Kansas Nets $33.7 Million Connected To Medicaid Fraud
A new report by Kansas Attorney General Derek Schmidt has concluded that $33.7 million in fraudulent Medicaid payments were collected in the Sunflower State during 2012, up more than 40% from the $23.9 million collected in 2011.
According to the report, 64 cases against potential fraudsters were initiated in 2012. Of those, 23 were opened against home healthcare aides and providers, while 10 were against pharmaceutical firms. None were initiated against hospitals. Altogether, another 93 cases were closed during the year, including 35 for lack of evidence. A total of 141 cases remained pending as of June 30 of this year.
Altogether, the state received $15.1 million in global settlements from cases that may be pursued by federal prosecutors. $2.3 million was order as restitutions against those who committed Medicaid fraud, and $16.3 million was collected as the result of civil judgments. And $3 million was recouped as part of the administrative process.
“We are committed to vigorously prosecuting those who defraud the taxpayers and to recovering misspent funds from providers who are not entitled to keep them,” Schmidt said. He praised the investigators and prosecutors involved in the work, but added that extra vigilance was required.

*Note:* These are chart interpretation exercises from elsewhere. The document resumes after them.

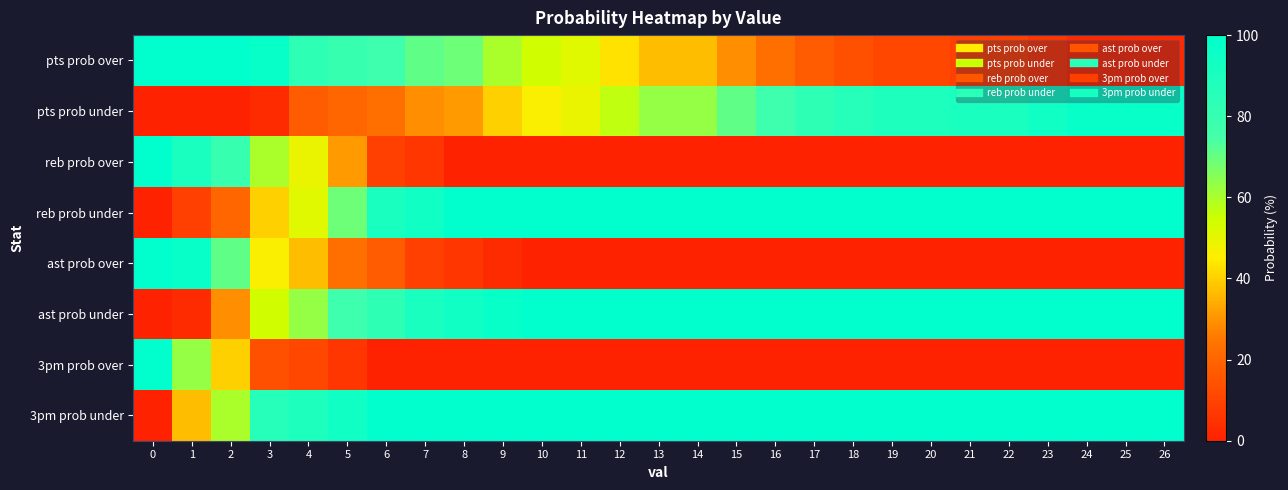

Reading left to right, transcribe all the data shown in this chart.

pts prob over: 0=100	1=100	2=100	3=97	4=83	5=80	6=77	7=71	8=69	9=60	10=54	11=51	12=43	13=37	14=37	15=29	16=23	17=17	18=14	19=11	20=11	21=9	22=9	23=6	24=3	25=3	26=3
pts prob under: 0=0	1=0	2=0	3=3	4=17	5=20	6=23	7=29	8=31	9=40	10=46	11=49	12=57	13=63	14=63	15=71	16=77	17=83	18=86	19=89	20=89	21=91	22=91	23=94	24=97	25=97	26=97
reb prob over: 0=100	1=91	2=80	3=60	4=49	5=31	6=9	7=6	8=0	9=0	10=0	11=0	12=0	13=0	14=0	15=0	16=0	17=0	18=0	19=0	20=0	21=0	22=0	23=0	24=0	25=0	26=0
reb prob under: 0=0	1=9	2=20	3=40	4=51	5=69	6=91	7=94	8=100	9=100	10=100	11=100	12=100	13=100	14=100	15=100	16=100	17=100	18=100	19=100	20=100	21=100	22=100	23=100	24=100	25=100	26=100
ast prob over: 0=100	1=97	2=71	3=46	4=37	5=23	6=17	7=9	8=6	9=3	10=0	11=0	12=0	13=0	14=0	15=0	16=0	17=0	18=0	19=0	20=0	21=0	22=0	23=0	24=0	25=0	26=0
ast prob under: 0=0	1=3	2=29	3=54	4=63	5=77	6=83	7=91	8=94	9=97	10=100	11=100	12=100	13=100	14=100	15=100	16=100	17=100	18=100	19=100	20=100	21=100	22=100	23=100	24=100	25=100	26=100
3pm prob over: 0=100	1=63	2=40	3=14	4=11	5=6	6=0	7=0	8=0	9=0	10=0	11=0	12=0	13=0	14=0	15=0	16=0	17=0	18=0	19=0	20=0	21=0	22=0	23=0	24=0	25=0	26=0
3pm prob under: 0=0	1=37	2=60	3=86	4=89	5=94	6=100	7=100	8=100	9=100	10=100	11=100	12=100	13=100	14=100	15=100	16=100	17=100	18=100	19=100	20=100	21=100	22=100	23=100	24=100	25=100	26=100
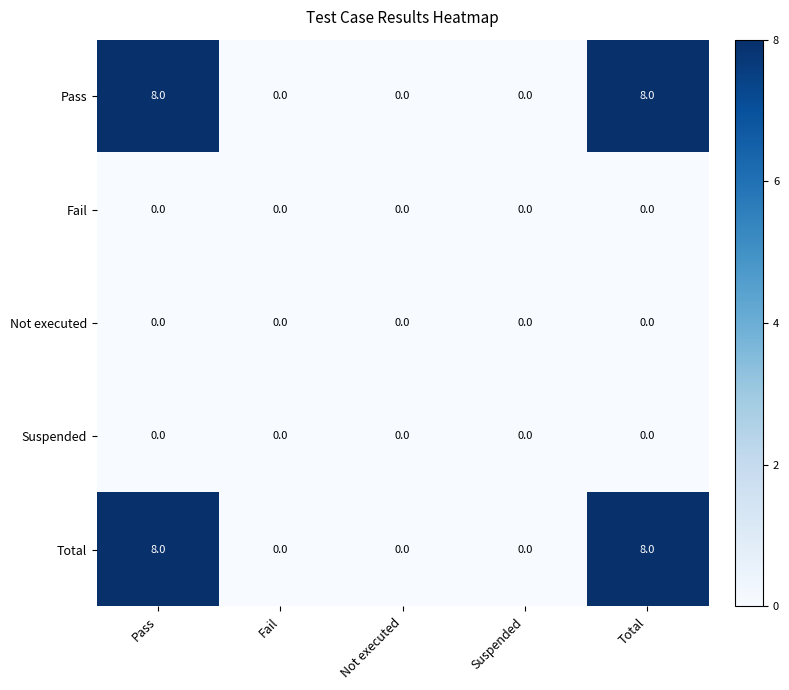

What is the maximum value shown in the chart?

8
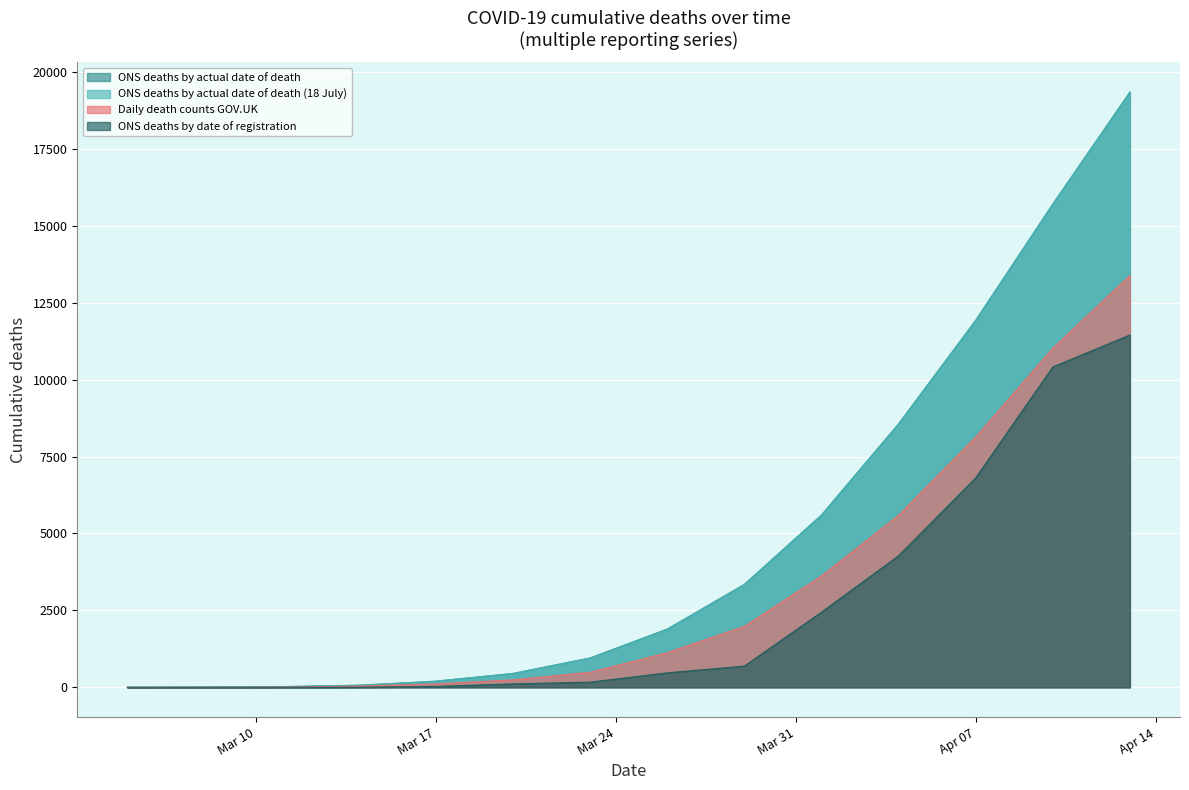

What is the maximum value for ONS deaths by date of registration?

11454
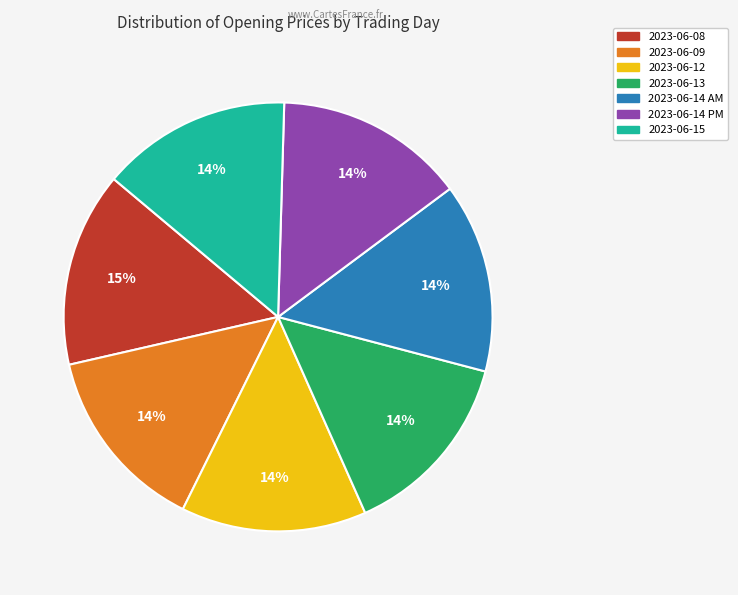

To the nearest percent, what is the average slice percentage?

14%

Among the biggest cases was Jason Sellers, the former chief financial officer for Kansas Health Solutions. Arrested in 2011 for bilking $2 million in Medicaid revenue from his organization to build his home, he pled guilty to a single federal count of wire fraud and was sentenced to 36 months in prison and to pay restitution. In another case, Caela Kinchion-White was convicted on 11 federal counts of healthcare fraud and one count of conspiracy to commit healthcare fraud in connected with her job as nursing director at a Topeka home healthcare business. She will be sentenced next month.
Kansas officials project they will make 175 Medicaid fraud referrals to the appropriate agencies over the next fiscal year.
Schmidt's report noted that coming years will prove more challenging in investigating and recouping fraudulent payments. “Increasingly, many of the referrals coming into the (Medicaid Fraud and Abuse Division) involvelarger, more complex issues. Even many of the referrals involving “run of the mill” fraud now involve more advanced schemes to defraud,” the report said. “The result is that many of the cases being opened by the unit are extremely demanding on our limited resources.”